I'm finally starting to realize the importance of keeping an eye on wtf is going on in the government... My parents' pensions are being threatened by the recent governor's election in NJ... I can't even begin to imagine what will happen should they lose their hard-earned retirement money.

I know that has nothing to do with tobacco legislation, but I am making an effort to not turn a blind eye to these things anymore.


----------



## smelvis (Sep 7, 2009)

I think they wore me out, Same reason I use tivo to avoid the news, I'm just plain tired of the battle. I will still help but don't have the will or the energy to fight a losing battle, The soccer moms rule and us evil doer's are going to pay no matter what!

I go to great lengths to avoid taxes on my habits and succeed more often than not. I did the letter writing to my representatives supported Moses on fighting gun control and Vote every year even though I believe it's all fixed!

I am a born leader in most aspects of my life but in these issues I need a leader to tell me what to do and it needs to be simple, Life is to busy and what joy we have is shortened by reading the Moms bible sized legislation that those who actually vote(Legislators)on don't even read. 

We are a lost cause and as long as parties exist to keep us fighting against ourselves nothing will change.

I am sorry but that is how I feel!!!


----------



## eyesack (Jul 19, 2009)

I can respect that. It's a tough world we live in man! Up until this past year, I really never watched the news or anything because I didn't want to get caught up in the rest of the world's bullcrap. I'm realizing slowly, however, that I am a part of that very world, this world, even! Now I'm not like my gf who seems to find a new cause to fight for each week, but someone once said, "If you don't stand for something, you'll fall for anything" or something like that. That wasn't a comment directed at you, Dave or anyone else, but it's something I like to believe in.

Damnit, here comes the sun again...


----------



## Strick (Aug 21, 2008)

Legion said:


> Agreed, a good way to remind us to pay attention.
> I wonder if their is a national news letter on Cigar legislation that could be emailed out.


If one would like to keep up with our cigar rights the CRA (Cigar Rights of America) is out there fighting for us,manufacturers and retailers. Just throwing that out there for anyone interested.


----------



## eyesack (Jul 19, 2009)

35 bucks a year membership is 35 bucks I'd rather spend on seegarz, but when I get a job maybe I'll join up.


----------



## commonsenseman (Apr 18, 2008)

Strick said:


> If one would like to keep up with our cigar rights the CRA (Cigar Rights of America) is out there fighting for us,manufacturers and retailers. Just throwing that out there for anyone interested.


+1

Everyone join.

I just renewed my membership, still waiting on the free sticks though.....


----------



## smelvis (Sep 7, 2009)

commonsenseman said:


> +1
> 
> Everyone join.
> 
> I just renewed my membership, still waiting on the free sticks though.....


That I can do and will do so right now!

_Work to be completed_.
In the forum thread about tobacco legislation, list each distinct username that heads a post, once each, in order of first appearance.

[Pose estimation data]
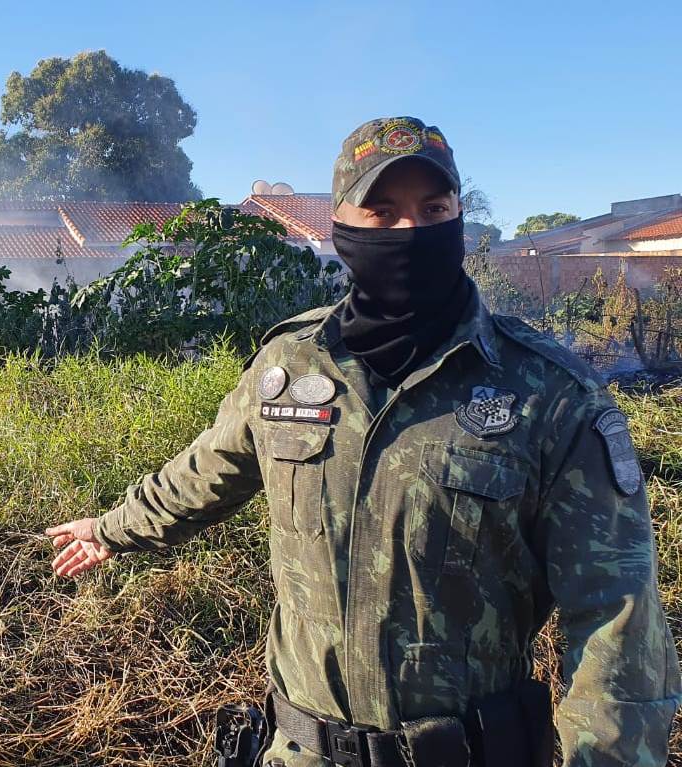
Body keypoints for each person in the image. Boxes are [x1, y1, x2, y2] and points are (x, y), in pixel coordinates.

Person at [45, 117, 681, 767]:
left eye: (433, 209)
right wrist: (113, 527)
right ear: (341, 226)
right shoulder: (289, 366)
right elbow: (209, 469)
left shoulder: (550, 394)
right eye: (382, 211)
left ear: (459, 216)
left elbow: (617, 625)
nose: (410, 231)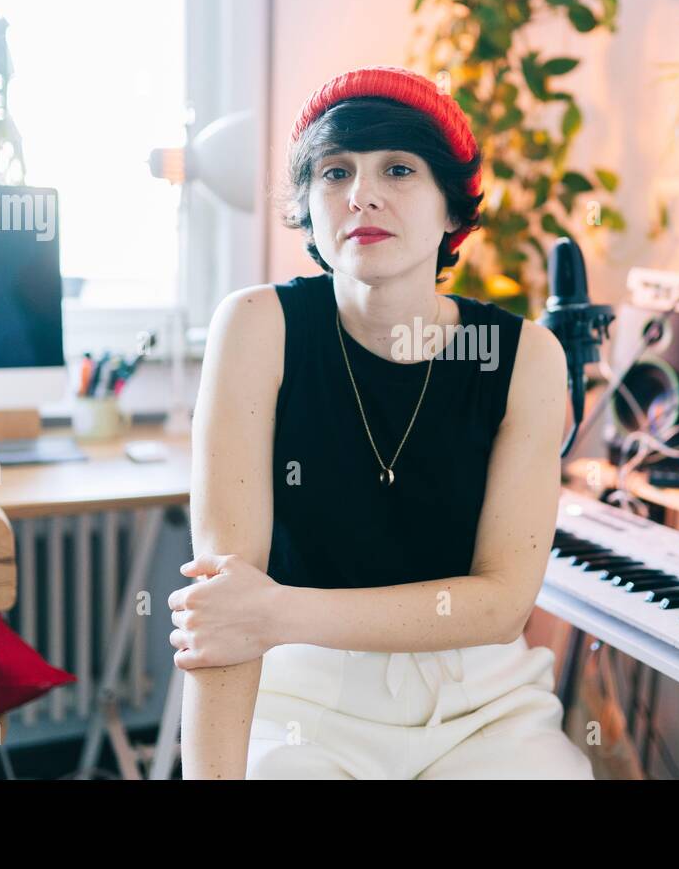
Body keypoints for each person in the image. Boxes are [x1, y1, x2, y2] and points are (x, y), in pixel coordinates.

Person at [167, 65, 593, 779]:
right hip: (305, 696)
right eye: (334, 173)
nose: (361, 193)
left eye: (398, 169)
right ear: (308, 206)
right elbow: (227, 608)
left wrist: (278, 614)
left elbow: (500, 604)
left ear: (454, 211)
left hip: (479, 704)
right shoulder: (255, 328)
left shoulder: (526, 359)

---

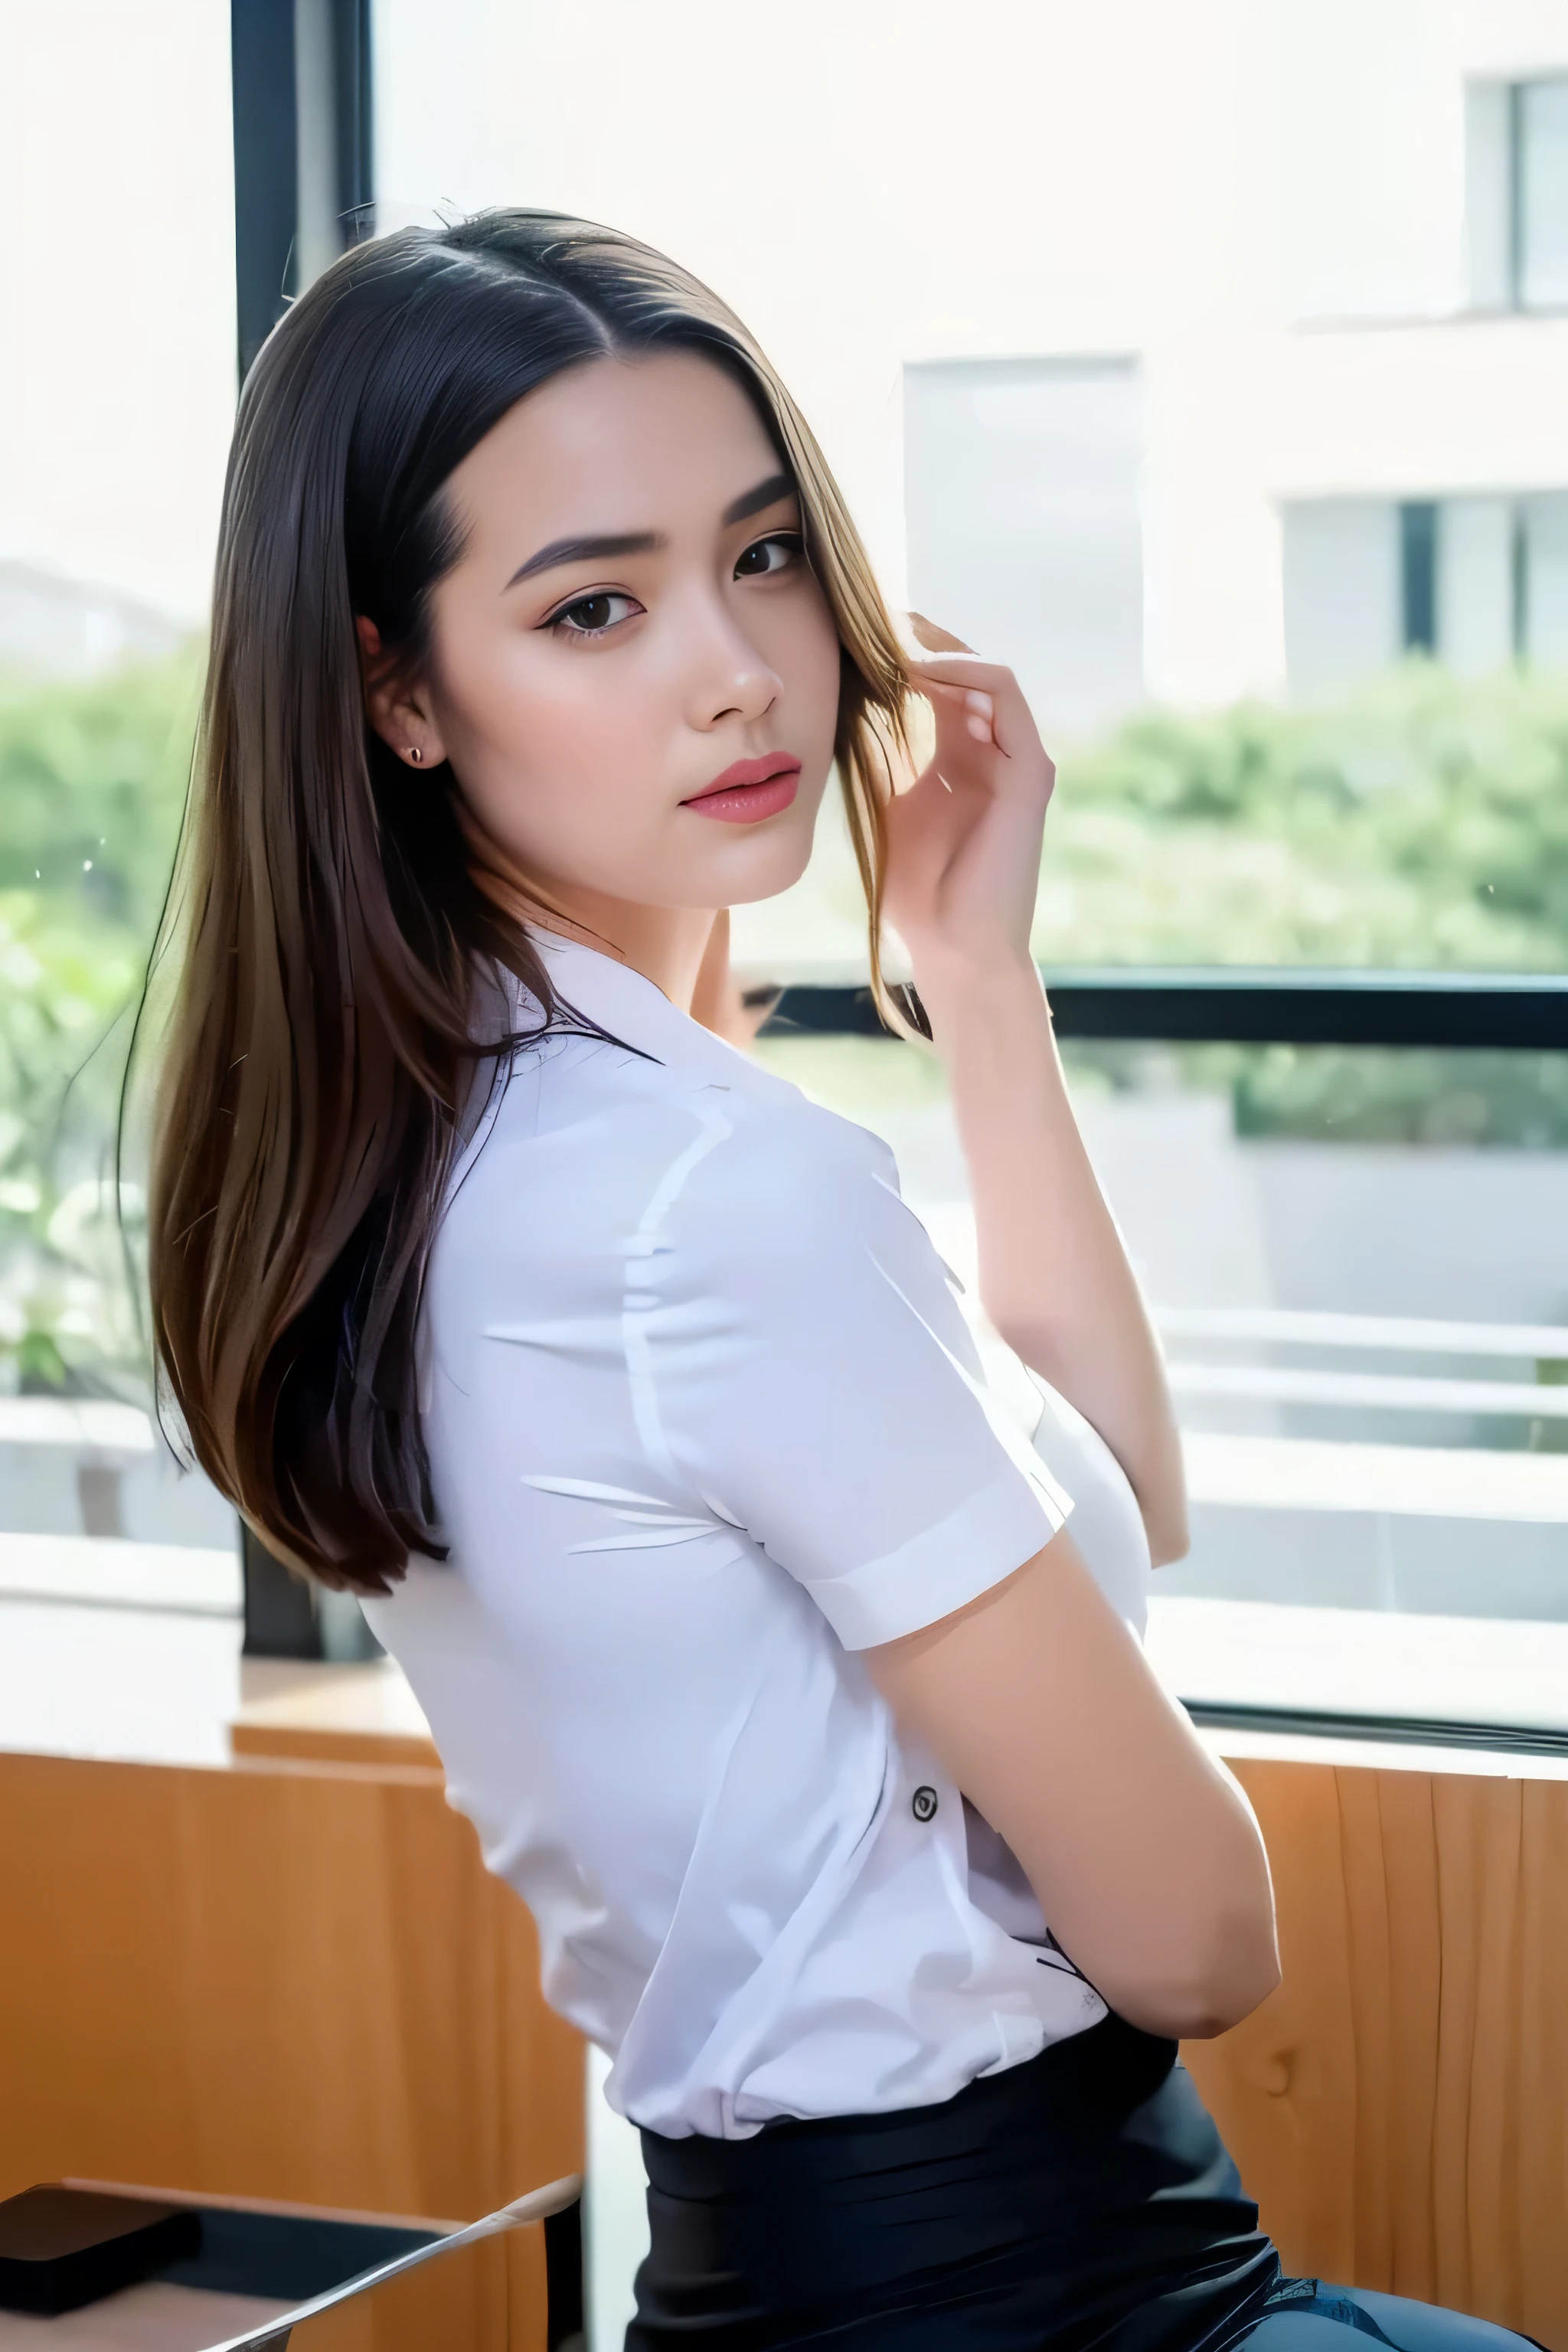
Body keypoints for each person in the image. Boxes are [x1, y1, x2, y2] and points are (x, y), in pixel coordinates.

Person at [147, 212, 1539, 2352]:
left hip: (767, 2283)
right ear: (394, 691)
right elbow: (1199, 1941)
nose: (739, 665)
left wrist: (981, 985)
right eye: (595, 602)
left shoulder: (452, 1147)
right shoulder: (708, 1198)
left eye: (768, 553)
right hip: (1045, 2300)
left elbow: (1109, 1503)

---

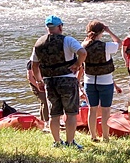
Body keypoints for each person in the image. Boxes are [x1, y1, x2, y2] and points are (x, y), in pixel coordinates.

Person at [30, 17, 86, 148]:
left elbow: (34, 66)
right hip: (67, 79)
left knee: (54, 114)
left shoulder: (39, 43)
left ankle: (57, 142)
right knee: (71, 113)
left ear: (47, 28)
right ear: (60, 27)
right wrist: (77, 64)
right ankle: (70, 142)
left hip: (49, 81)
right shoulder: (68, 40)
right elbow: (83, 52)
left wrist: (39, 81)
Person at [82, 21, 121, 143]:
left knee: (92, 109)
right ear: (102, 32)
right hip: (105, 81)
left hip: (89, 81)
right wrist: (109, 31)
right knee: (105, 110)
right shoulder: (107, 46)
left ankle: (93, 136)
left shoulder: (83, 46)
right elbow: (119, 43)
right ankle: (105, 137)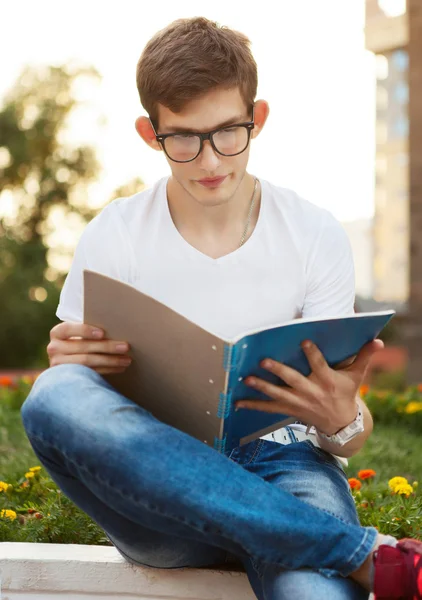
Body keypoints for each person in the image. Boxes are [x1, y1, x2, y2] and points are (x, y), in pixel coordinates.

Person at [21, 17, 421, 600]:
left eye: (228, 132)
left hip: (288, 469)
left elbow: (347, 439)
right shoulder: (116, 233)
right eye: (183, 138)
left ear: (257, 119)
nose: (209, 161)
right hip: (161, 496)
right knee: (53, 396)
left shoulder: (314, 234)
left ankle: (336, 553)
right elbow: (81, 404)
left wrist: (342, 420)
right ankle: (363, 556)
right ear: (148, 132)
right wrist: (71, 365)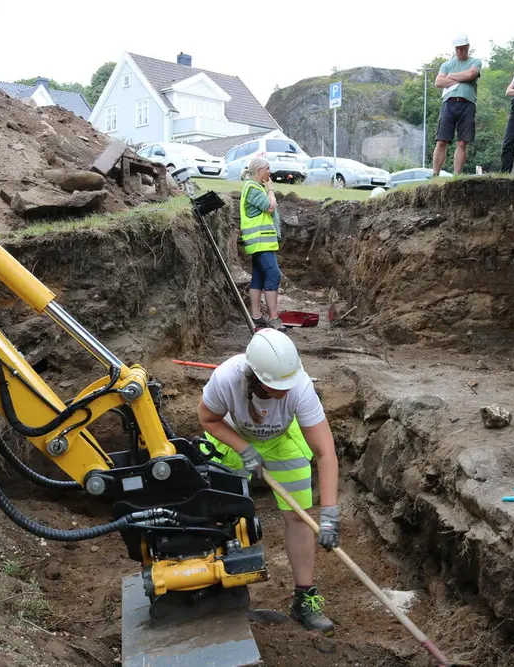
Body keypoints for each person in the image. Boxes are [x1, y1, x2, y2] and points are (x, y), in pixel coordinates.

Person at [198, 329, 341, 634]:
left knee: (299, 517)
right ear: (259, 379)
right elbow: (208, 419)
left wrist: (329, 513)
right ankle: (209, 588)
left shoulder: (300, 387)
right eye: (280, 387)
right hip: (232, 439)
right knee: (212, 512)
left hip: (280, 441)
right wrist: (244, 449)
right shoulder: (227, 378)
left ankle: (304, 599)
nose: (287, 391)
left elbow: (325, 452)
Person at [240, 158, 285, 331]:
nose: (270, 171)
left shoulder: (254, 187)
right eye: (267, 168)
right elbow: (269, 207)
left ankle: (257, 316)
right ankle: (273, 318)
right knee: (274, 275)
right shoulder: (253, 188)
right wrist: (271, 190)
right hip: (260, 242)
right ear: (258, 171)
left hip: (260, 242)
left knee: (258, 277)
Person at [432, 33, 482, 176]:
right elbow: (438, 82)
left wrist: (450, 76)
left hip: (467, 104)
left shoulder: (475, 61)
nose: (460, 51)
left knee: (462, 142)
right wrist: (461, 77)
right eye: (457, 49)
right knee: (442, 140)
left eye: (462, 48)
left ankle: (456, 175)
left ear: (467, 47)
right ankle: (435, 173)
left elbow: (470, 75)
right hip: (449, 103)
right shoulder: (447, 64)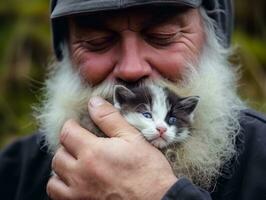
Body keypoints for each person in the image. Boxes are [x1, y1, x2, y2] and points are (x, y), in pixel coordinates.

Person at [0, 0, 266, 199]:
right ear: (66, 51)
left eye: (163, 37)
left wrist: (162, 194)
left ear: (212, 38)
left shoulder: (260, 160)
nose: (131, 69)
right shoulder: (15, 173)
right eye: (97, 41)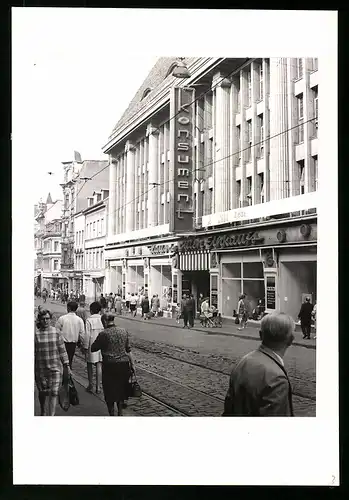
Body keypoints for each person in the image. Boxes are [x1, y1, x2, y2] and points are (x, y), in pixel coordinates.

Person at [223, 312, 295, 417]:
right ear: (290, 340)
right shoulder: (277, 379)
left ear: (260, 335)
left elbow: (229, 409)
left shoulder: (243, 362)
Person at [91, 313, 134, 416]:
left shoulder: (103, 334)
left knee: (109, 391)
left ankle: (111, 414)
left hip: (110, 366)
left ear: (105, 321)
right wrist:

_Your response_.
smelvis, eyesack, Strick, commonsenseman